Sie haben das Recht zu schweigen. Henryk M. Broders Sparring-Arena

Henryk M. Broder

01.08.2007   19:24   +Feedback

Rätselhaftes Island 3

Fünfzehn Demonstranten sind für isländische Verhältnisse schon eine Menge. (Auf Deutschland umgerechnet wären das 3.6oo Leute.) Sie stehen vor der Mauer des Polizeigefängnisses in der Skolavördustigur und demonstrieren gegen Unrecht und Willkür in Island. Drinnen im Knast, der eigentlich Männern vorbehalten ist, sitzt seit sieben Tagen Miriam, eine Umweltaktivistin aus England.
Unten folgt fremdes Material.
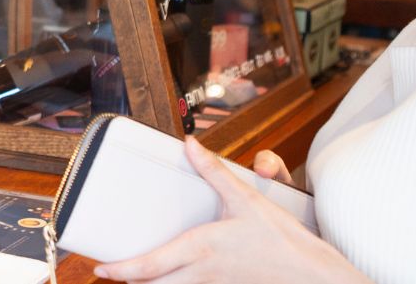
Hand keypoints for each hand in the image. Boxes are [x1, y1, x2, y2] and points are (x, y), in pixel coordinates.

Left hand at [94, 138, 366, 283]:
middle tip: (118, 272)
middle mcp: (202, 274)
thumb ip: (215, 171)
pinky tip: (178, 279)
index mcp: (200, 249)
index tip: (101, 268)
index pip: (148, 266)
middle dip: (132, 282)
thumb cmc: (282, 239)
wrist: (314, 275)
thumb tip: (191, 145)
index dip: (120, 270)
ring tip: (141, 277)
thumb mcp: (246, 199)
Sie ist nach Island gekommen, um gegen die Zerstörung der Natur durch Konzerne zu demonstrieren, hat sich Zugang zum ALCOA-Gelände (Aluminium Corporation of America) verschafft und sich an einen Mast angekettet. Allein dafür wäre sie nicht ins Gefängnis gekommen, aber sie hatte die Nummer schon mal vor zwei Jahren gemacht und eine Strafe zur Bewährung bekommen. Die muss sie jetzt absitzen. Das, finden ihre Freunde, sei ein Skandal und ein Beweis dafür, dass island kein Rechtsstaat sondern eine Diktatur ist, in der die Menschen für ihre politischen Überzeugungen verfolgt werden. Morgen soll Miriam entlassen werden, also bleibt für eine Demo nicht mehr viel Zeit. Ein junger Mann versucht, auf die Gefängnismauer zu klettern, schafft es nicht und gibt auf.  Weit und breit ist kein Polizist zu sehen, was die Demonstranten aber nicht davon abhält, “nieder mit der Polizei!” zu rufen. Eigentlich sollte eine Punk-Band spielen, aber die Jungs sind nicht gekommen, “aus Angst vor der Polizei”, sagt Ansgar, der eine Jute-Tasche über der Schulter trägt, auf die er die Kampfparole geschrieben hat: “Save Iceland, India and Trinidad from heavy industry!”